*** GIVEN INFORMATION ***
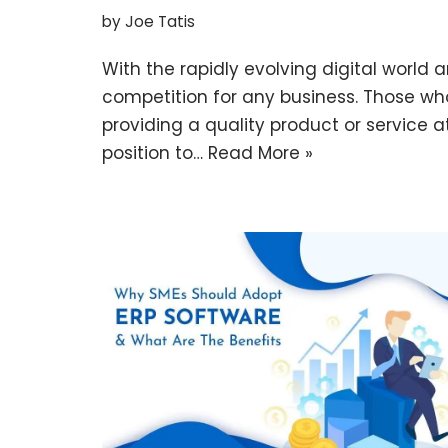
by
Joe Tatis
With the rapidly evolving digital world a
competition for any business. Those wh
providing a quality product or service a
position to…
Read More »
*** End of GIVEN INFORMATION ***
### PROBLEM STATEMENT
Write out every line of text from the records above word for word, leaving out the pictures.

### WRITTEN SOLUTION
by
Joe Tatis
With the rapidly evolving digital world a
competition for any business. Those wh
providing a quality product or service a
position to…
Read More »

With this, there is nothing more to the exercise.